So last week's news of an upward revision to growth in Q3, continued expansion in manufacturing and services and a healthy fall in the unemployment rate will come as good news beyond the Land of the Free. The UK in particular is also benefitting from a jump start, with business activity data for November showing an economy that is motoring along nicely. And the Office for Budget Responsibility (OBR) made significant upgrades to the UK growth forecasts used by the Treasury.
Shutdown, what shutdown?
The US economy expanded at an annualised rate of 3.6% in Q3, leapfrogging the UK to become the fastest growing advanced economy. Although household consumption contributed about one percentage point to growth, there was a strong upward revision to stock building (firms storing up goods) that boosted GDP from its original 2.8% estimate. So, while the figures are undoubtedly good, they're flattered by bagging expected future sales now. There are two clouds on the horizon. First, the fiscal and debt ceiling debates continue. Second, household consumption is weakening. It grew at its slowest rate since 2009.
US looking good for growth
In addition to the strong Q3 GDP revision, survey data suggests the US economy is enjoying a decent Q4. Although the US equivalent of the service sector PMI recorded its lowest reading since June, falling from 55.4 to 53.9, it still points to robust growth. And new orders remained strong at 56.4. Meanwhile, the manufacturing sector grew at its fastest rate since early 2011. Similar to the services sector, new orders look strong at home and abroad.
Jobs, jobs, jobs
The US created 203,000 jobs in November, almost identical to October. Despite the government shutdown and debt ceiling uncertainty, hiring decisions of US firms appeared unaffected. The number of new jobs, coupled with the return to work of federal employees who were temporarily laid-off in October due to the shutdown, resulted in the unemployment rate falling from 7.3% to 7%, the lowest since December 2008 just after the collapse of Lehman’s. However, earnings are growing at just 2%y/y - higher than inflation but still very weak.
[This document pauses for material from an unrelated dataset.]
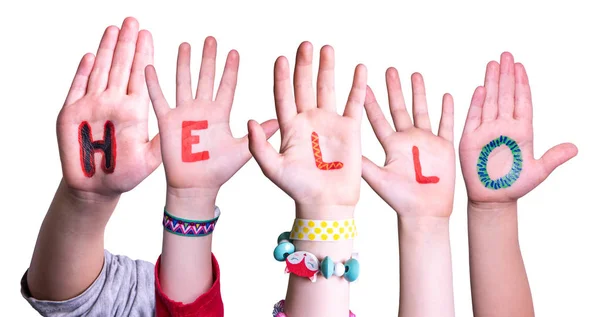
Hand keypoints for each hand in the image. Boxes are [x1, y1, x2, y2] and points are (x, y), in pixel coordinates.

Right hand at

A brighter future for the UK
The OBR now expects the economy to expand by 1.4% this year, up from 0.6% at the time of the March Budget. For 2014, expected growth has been revised up from 1.8% to 2.4%. Importantly, the OBR stated that the positive surprise to growth this year was most likely due to temporary, rather than more permanent factors. This means that the forecasts for the part of the budget deficit that is not due to the business cycle and does not go away as the economy expands – what is called the ‘structural’ deficit – were slightly weaker than at the time of the Budget. However, net debt relative to the size of the economy is now expected to peak in FY 2015 at 80%, rather than at 85.6% in FY 2016.
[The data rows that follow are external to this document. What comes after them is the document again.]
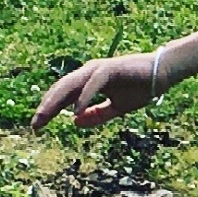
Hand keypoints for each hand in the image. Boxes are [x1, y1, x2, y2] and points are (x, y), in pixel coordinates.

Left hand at [33, 53, 161, 130]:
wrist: (163, 74)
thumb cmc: (141, 88)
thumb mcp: (116, 108)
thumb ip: (97, 115)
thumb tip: (75, 122)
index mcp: (89, 81)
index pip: (62, 95)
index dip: (49, 110)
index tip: (37, 127)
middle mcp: (89, 72)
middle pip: (61, 90)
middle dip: (46, 107)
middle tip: (34, 125)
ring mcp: (98, 69)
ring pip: (70, 84)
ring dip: (56, 101)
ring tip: (45, 117)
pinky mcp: (110, 69)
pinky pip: (92, 84)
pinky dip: (83, 97)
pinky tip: (76, 111)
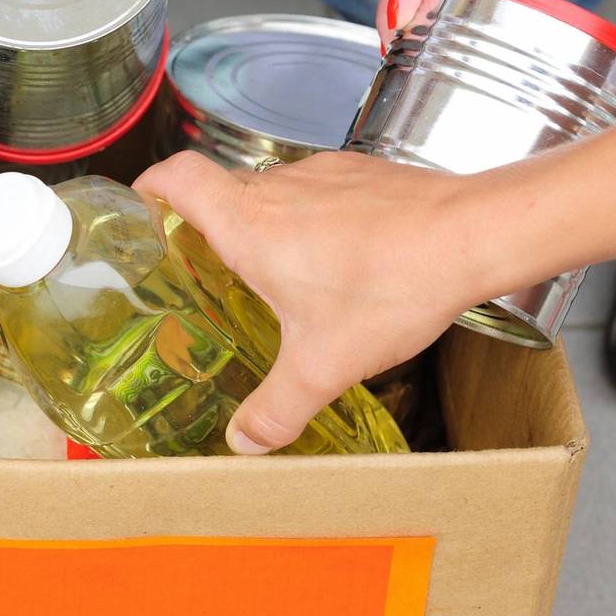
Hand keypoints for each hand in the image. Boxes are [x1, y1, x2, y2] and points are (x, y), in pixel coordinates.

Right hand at [134, 151, 502, 454]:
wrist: (475, 235)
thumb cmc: (392, 285)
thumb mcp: (324, 364)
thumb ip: (277, 407)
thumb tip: (244, 441)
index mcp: (250, 224)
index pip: (176, 176)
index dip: (149, 187)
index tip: (140, 212)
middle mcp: (279, 188)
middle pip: (219, 191)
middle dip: (204, 228)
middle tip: (203, 272)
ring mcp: (323, 175)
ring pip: (272, 194)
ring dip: (265, 228)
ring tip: (280, 278)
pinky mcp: (362, 175)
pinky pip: (318, 194)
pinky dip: (312, 223)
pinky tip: (339, 263)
Businesses firing on all cylinders
According to the latest PMI surveys of the manufacturing, construction and services sectors, the UK economy remains on track for a strong final quarter of the year. At 62.6, the construction PMI is at its highest level since August 2007, boosted by the resurgent housing market. The improving UK economy remains a key source of new manufacturing orders, helping the manufacturing PMI rise from 56.5 in October to 58.4. Although the services PMI declined from 62.5 to 60.0, that is still represents a healthy rate of expansion.
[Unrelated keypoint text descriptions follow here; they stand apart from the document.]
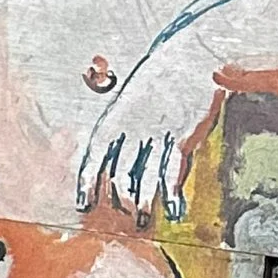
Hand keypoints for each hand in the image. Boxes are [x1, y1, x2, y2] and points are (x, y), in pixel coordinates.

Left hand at [76, 38, 223, 223]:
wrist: (194, 53)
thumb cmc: (161, 80)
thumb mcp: (131, 101)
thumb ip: (121, 130)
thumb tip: (114, 161)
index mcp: (112, 121)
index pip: (92, 159)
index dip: (86, 185)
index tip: (83, 206)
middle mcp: (131, 130)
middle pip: (118, 175)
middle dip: (117, 201)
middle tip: (120, 221)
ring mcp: (157, 133)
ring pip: (145, 178)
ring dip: (143, 205)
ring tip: (143, 224)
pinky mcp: (184, 134)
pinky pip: (174, 170)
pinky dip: (173, 193)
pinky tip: (175, 209)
The European Central Bank (ECB) kept rates on hold at 0.25% at its December meeting, following a 25bps cut last month. The ECB expects inflation to remain low for a protracted period of time and cut its forecast for inflation to 1.1%y/y in 2014 and 1.3%y/y in 2015, a lot lower than its 2%y/y target. While the Bank doesn’t expect the euro area to enter a period of deflation, ECB President, Mario Draghi, stressed they are ready to act to preserve price stability and stimulate growth. The ECB expects the economy of the region to pick-up, expanding by 1.1% next year, and 1.5% in 2015.
A boost to global trade
After 12 long years and many hiccups, trade ministers from the 159 members of the World Trade Organization (WTO) finally reached a new international trade agreement. The centrepiece of the agreement will help reduce red tape and delays at ports by simplifying customs procedures. While this should help UK exporters, particularly those exporting to emerging and developing economies, the agreement falls well short of the ambitious agenda to cut tariff barriers when the negotiations were launched in Doha Qatar way back in 2001.